The picture above is of my old toybox my dad made for me before my memory of it. It’s pretty big, and I could fit all my toys in it as a child. I remember sitting in front of it one day, thinking of all my toys, how much I loved them and loved playing with them when I was overcome with a sense of dread. Old people didn’t play with toys. They didn’t have a toybox. I couldn’t imagine life without my toys and wondered what exactly happened to people when they grew up that they just lost interest in such important things!
Skip forward to a few decades and I’m sitting in my classroom with one of my 16-year-old students. He was asking me about Drake. I was impressed he knew what a male duck was. It was a minute or so when we realized we were having a breakdown in communication. He was talking about the rapper. I had no idea there was a rapper named Drake. Only partly to himself he said, “Wow. I don’t ever want to get old.”
But we do, don’t we? And as we do, we put away our toys and move on, with very little regret and fuss. But how about spiritually?
Think about it! Wasn’t a big problem in the Corinthian church really a refusal to grow up spiritually (I Corinthians 3:2)? God had given them gifts and they were completely enamored with some of them over others, particularly speaking in tongues. They were treating them like their own personal toys and wanted to show off like second-graders in show-and-tell! They were metaphorically pushing and shoving each other around, treating worship like a school playground, while quite literally talking over one another.
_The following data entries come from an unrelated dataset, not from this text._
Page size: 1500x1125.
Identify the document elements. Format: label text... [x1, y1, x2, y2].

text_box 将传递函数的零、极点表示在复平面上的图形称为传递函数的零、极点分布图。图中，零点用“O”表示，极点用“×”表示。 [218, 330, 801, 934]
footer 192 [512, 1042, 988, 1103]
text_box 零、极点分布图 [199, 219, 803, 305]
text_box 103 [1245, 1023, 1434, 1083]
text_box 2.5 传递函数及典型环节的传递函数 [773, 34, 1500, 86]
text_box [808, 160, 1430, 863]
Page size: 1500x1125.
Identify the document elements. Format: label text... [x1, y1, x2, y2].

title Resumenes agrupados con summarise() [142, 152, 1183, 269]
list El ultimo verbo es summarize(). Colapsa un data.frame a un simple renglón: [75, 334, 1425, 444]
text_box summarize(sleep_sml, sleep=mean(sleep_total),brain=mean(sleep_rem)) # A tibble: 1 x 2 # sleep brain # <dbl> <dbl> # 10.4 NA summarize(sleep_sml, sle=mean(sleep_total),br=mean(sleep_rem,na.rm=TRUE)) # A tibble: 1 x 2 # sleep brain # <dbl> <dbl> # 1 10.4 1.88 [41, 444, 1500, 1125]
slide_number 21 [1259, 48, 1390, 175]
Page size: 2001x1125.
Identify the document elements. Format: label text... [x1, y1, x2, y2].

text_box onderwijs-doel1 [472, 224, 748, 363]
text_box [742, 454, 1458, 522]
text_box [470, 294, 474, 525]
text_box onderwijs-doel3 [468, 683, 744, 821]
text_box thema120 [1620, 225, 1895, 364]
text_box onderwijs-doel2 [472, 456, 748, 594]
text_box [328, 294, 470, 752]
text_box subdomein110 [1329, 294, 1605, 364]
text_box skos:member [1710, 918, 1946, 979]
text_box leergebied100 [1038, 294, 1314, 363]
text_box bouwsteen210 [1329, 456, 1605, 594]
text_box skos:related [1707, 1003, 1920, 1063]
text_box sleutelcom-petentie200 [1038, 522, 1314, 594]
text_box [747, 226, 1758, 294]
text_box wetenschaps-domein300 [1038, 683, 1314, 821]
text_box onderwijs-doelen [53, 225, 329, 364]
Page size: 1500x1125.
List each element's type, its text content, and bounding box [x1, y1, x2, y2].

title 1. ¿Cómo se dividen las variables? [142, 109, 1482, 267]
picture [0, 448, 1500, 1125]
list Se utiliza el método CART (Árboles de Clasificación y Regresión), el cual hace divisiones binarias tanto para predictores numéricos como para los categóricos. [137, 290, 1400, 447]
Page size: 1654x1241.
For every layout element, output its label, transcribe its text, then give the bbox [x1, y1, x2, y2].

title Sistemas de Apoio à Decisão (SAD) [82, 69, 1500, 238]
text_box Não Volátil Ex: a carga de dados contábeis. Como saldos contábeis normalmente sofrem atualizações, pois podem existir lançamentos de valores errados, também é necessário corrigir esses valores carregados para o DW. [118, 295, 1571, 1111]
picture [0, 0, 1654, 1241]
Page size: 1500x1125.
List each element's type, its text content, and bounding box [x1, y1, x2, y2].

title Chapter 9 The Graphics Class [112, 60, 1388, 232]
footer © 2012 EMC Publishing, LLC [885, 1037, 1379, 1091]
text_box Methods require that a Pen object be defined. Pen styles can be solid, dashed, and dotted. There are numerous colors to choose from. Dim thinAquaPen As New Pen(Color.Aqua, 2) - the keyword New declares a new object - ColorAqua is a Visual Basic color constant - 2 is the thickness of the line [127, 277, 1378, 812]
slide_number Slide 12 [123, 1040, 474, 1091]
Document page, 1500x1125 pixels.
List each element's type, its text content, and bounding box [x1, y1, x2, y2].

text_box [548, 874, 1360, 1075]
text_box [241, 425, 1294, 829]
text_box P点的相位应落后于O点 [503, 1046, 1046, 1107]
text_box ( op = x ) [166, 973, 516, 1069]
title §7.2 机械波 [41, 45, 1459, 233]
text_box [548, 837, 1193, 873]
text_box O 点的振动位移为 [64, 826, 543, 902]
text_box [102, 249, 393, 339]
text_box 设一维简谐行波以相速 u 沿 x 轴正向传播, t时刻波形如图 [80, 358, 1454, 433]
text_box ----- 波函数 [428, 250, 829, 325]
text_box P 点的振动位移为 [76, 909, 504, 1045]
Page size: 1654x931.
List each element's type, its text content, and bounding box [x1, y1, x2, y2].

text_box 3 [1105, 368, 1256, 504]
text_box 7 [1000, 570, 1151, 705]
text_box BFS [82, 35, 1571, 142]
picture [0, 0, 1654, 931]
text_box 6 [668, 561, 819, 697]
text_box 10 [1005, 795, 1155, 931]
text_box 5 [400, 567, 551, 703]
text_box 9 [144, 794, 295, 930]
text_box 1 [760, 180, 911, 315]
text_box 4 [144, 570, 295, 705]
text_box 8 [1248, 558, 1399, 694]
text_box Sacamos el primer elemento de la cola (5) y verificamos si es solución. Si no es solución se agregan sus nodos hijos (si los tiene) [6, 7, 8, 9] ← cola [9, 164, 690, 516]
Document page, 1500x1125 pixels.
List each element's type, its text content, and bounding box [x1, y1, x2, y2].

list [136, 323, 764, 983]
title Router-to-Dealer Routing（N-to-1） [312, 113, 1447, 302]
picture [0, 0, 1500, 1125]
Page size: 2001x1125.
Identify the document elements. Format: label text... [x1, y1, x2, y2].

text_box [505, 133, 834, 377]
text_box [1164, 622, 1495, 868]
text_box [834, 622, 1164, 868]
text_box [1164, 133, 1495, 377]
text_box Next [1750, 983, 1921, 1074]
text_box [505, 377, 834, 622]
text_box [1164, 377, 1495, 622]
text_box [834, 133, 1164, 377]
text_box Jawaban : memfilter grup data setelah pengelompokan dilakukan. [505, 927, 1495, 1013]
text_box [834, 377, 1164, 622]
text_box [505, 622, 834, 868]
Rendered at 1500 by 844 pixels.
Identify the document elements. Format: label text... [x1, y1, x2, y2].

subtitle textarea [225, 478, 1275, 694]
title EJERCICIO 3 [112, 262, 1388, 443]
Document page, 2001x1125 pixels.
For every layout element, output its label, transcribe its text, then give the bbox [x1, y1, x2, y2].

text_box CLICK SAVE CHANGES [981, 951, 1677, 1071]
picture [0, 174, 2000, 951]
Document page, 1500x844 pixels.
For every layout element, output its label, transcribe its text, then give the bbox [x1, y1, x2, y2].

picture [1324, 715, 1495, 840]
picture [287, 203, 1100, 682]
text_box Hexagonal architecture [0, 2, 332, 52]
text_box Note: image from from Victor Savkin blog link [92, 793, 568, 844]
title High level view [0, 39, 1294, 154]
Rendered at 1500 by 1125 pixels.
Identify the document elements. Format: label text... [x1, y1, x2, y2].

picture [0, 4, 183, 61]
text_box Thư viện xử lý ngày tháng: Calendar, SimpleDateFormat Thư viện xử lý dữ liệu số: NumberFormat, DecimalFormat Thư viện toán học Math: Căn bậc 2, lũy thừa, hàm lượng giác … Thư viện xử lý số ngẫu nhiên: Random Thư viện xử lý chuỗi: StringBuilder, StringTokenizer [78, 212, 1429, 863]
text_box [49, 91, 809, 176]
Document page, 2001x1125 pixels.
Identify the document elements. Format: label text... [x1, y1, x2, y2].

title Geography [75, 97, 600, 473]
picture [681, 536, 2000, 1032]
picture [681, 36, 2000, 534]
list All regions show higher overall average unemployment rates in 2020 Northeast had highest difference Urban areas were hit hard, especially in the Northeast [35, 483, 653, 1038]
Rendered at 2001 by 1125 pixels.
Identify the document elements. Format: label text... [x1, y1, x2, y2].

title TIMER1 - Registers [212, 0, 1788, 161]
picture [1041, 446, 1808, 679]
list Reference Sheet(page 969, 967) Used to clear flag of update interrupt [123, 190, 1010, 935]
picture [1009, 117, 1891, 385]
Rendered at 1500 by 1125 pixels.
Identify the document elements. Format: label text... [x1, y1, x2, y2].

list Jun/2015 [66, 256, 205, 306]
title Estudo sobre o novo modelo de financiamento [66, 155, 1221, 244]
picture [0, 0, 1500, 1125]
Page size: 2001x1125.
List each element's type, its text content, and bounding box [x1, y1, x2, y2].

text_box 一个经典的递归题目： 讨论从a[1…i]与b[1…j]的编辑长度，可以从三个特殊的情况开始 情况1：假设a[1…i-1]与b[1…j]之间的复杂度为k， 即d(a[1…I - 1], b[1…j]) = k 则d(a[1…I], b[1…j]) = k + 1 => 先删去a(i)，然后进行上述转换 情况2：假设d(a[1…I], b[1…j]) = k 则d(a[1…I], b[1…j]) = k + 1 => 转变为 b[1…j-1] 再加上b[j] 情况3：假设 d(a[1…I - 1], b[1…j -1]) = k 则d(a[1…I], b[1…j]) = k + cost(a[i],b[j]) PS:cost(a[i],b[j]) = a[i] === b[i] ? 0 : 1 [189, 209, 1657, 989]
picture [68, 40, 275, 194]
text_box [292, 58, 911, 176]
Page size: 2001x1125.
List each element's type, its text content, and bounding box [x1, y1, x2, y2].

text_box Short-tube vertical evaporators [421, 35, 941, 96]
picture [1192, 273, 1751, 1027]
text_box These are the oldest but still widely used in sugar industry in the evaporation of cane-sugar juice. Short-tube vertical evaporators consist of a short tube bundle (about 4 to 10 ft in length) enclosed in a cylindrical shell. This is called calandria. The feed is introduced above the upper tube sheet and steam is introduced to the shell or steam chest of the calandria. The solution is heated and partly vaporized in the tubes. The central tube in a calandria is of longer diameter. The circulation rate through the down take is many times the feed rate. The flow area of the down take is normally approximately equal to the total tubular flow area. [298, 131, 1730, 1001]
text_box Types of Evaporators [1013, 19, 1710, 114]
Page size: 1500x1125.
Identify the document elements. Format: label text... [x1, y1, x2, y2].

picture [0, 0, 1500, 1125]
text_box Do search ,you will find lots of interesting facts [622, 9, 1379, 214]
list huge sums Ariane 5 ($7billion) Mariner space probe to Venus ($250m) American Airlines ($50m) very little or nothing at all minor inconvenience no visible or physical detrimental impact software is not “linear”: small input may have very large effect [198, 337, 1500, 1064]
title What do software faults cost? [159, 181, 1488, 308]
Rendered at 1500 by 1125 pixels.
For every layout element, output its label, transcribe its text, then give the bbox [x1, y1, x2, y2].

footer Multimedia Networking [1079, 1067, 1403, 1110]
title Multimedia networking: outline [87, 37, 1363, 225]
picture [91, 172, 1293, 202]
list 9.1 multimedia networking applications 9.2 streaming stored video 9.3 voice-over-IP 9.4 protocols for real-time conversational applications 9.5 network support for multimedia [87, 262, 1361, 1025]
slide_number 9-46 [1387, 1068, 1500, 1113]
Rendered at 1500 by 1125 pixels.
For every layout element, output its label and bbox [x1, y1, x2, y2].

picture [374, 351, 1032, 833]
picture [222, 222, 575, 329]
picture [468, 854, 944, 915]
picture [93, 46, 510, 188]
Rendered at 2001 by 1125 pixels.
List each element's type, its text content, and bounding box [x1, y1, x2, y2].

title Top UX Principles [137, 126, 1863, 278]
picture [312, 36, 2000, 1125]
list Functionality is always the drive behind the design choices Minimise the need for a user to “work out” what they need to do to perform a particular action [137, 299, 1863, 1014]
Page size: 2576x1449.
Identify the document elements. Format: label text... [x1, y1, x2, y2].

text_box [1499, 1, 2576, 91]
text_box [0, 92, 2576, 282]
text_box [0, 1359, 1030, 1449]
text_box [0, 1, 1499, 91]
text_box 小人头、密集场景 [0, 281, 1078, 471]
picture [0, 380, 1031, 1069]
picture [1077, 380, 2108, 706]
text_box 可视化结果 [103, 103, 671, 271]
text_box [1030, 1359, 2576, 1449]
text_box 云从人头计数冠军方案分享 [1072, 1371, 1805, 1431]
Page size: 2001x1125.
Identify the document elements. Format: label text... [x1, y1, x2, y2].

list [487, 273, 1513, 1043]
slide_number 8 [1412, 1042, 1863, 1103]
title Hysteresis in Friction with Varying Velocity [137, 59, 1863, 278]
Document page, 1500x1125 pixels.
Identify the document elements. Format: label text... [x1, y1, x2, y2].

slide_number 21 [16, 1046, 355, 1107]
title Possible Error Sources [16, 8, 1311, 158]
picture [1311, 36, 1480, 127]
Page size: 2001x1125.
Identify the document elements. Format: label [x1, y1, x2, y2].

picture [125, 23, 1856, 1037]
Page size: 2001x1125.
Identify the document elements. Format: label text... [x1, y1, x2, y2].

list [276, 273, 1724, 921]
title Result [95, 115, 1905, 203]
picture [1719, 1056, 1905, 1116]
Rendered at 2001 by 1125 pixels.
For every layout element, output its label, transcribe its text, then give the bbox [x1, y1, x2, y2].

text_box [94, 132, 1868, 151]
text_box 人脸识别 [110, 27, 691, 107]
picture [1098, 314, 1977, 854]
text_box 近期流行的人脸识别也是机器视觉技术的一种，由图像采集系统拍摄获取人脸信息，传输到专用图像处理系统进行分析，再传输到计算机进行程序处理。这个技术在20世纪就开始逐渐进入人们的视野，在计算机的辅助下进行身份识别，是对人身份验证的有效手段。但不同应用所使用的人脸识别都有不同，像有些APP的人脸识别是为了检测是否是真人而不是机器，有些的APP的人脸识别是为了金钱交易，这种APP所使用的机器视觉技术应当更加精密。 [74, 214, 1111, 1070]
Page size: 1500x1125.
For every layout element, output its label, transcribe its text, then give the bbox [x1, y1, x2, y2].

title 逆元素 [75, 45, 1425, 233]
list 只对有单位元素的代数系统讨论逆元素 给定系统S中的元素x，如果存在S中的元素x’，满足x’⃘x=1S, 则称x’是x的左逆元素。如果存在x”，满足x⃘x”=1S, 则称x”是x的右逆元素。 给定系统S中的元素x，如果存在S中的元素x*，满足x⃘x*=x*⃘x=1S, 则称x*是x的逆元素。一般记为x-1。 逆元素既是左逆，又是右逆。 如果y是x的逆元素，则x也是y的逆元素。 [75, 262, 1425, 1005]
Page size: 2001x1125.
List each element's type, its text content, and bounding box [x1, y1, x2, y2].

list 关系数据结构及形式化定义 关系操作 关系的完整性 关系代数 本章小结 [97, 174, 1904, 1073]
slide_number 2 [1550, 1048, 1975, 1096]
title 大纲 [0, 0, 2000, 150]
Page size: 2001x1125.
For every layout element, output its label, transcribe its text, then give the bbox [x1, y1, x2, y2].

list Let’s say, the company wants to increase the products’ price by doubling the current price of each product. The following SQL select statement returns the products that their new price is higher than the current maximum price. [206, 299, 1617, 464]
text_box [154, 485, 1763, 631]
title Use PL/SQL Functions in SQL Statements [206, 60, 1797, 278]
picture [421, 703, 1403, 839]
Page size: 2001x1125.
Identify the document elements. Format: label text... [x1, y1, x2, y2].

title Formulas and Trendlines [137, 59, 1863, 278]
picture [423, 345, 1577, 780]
Paul, like an exceptionally patient parent, walks them through the proper use of the gifts and then says they need to focus on something far more important, something that will never pass away, and that is love. And then he lays it on the line – “When I was a child, I spoke like a child, I thought like a child, I reasoned like a child. When I became a man, I gave up childish ways.”
And it strikes me – how can we be sure we are growing up spiritually? Paul would say we can tell when we no longer are concerned about our position or glory. We can tell when we extend grace to those around us and see the best in our brothers and sisters. We can tell when we chose the way that builds others up rather than puffs ourselves up. We can tell when we stand firmly in what remains after all the chaff is blown away. And all of this is the way of love….
“Love is patient, love is kind. It does not envy, it does not boast, it is not proud. It is not rude, it is not self-seeking, it is not easily angered, it keeps no record of wrongs. Love does not delight in evil but rejoices with the truth. It always protects, always trusts, always hopes, always perseveres.”